Reassessing the role of content

In too many organizations, content gets seen as a liquid stock (at its worst, a day-traded short stock), but in reality it should be understood like investment in illiquid real-estate.

To use a stronger comparison - in many organizations content is being used as a money-laundering front for a web of ad, backlink, and affiliate networks.

And those networks aren’t necessarily evil, nefarious, or secret. If you’ve ever paid for a backlink from a specialized vendor - you’ve invested money into one of them. But the reason it happens is quite simple.

Businesses are often stuck in the mindset of “just publish something, anything, we need to make it look like there’s actual legitimate business activity going on”. However, when there is no solid business justification behind that activity, it will never be as affective as a more strategic investment.

When traffic and clicks becomes “buzz” and “hype” and used to convince investors that the business underneath is actually valuable.

The entire house of cards that produces cheap content depends on the promise and assumption of infinite traffic growth and an infinite supply of available attention. Both of which have long since ceased to be true.

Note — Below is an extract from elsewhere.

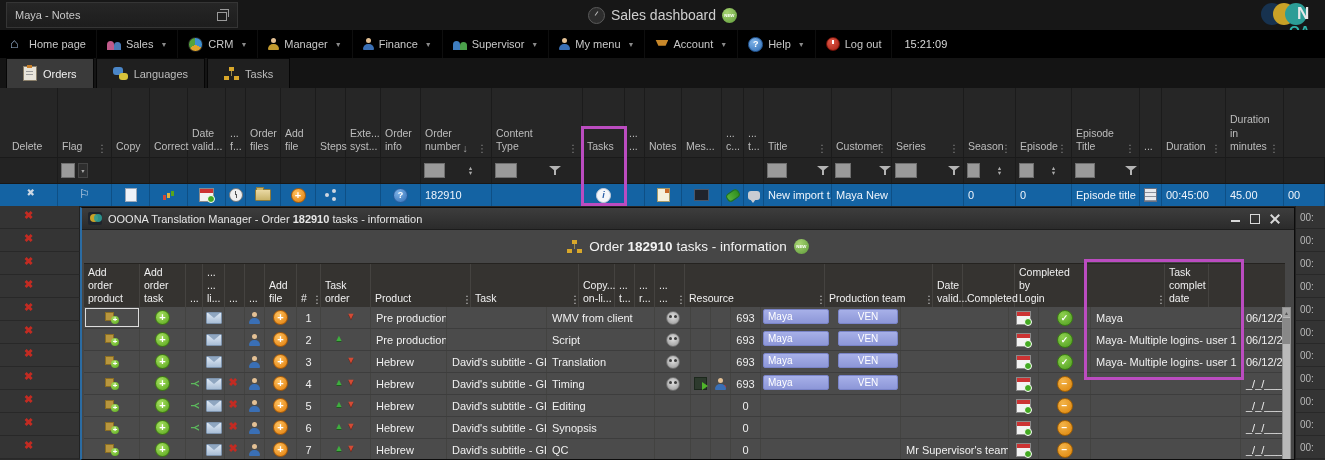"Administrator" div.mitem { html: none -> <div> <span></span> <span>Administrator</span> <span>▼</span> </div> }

What it means to build trust online

Google’s core updates since the Helpful Content Update (HCU) have approximated a model of “who is trustworthy” based on 3 main factors:

  1. Content - what are they saying and how are they saying it? (Substance)
  2. Consistency - how much have they said this before, how often do they talk about this and similar concepts? (Experience)
  3. Credibility - who else trusts them and who is affiliated with them? (Connections / collaborators / citations)

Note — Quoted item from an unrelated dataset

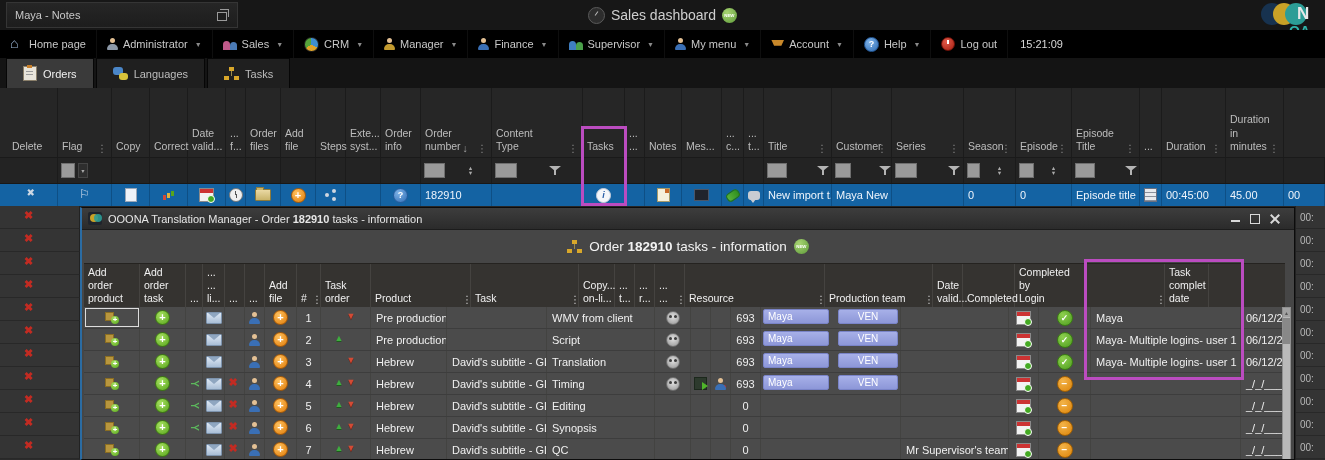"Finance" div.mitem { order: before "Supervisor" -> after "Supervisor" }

This framework is similar to EEAT, but I think it’s a bit more natural to how we as humans assess what people or organizations we can trust. And as Google gets more sophisticated with its ability to create people and organization entities with contextual data, the SERP can also improve in approximating trust.

Let your marketing be more creative

Some companies know how to attract their audience and make great content, but they can't figure out how to be found by people on search. Distribution isn’t built into their content creation process, and adding it as an afterthought can be quite difficult.

Other companies know how to attract traffic through search, but their content can sometimes be too basic and flat. Too many SEO programs and SEO tools think about search marketing too directly - targeting search terms that match their exact terms and direct product descriptions.

Then, too many terrible SEO programs just take direct linguistic matches as keywords and don't think on how to expand it.

Both a branded piece with 0 search traffic and your typical bad SEO listicle are on opposite sides of the same spectrum. The former group understands their audience, but not how to connect it to search; the latter group understands what people search for, but not how to serve the audience.

Good SEO is in the middle - it has both. Successful SEO needs to both speak the language of the search engine and understand the audience and their psychological needs.

This is actually why I think SparkToro and some of Semrush's newer tools are so valuable - these tools help us figure out what people search for outside of the obvious or direct terminology.

Too many companies rely on the basic exact category names, product descriptions, and verticals. That approach lacks imagination.

What is the wider circle of terms adjacent to a company's product or service offering that does get searched for? How can you start that journey of getting people acquainted with your brand? 

Final words: remember your culpability

Yeah, we’re all kind of guilty of making the internet worse. But that doesn’t mean everything is doomed - by truly focusing on the user, building trust, and reaching the right people on subjects our organizations can reputably talk about - we can begin to improve the quality of average search results for everyone.

And when search engines have better pages to pick from, improving the SERP gets all that much easier.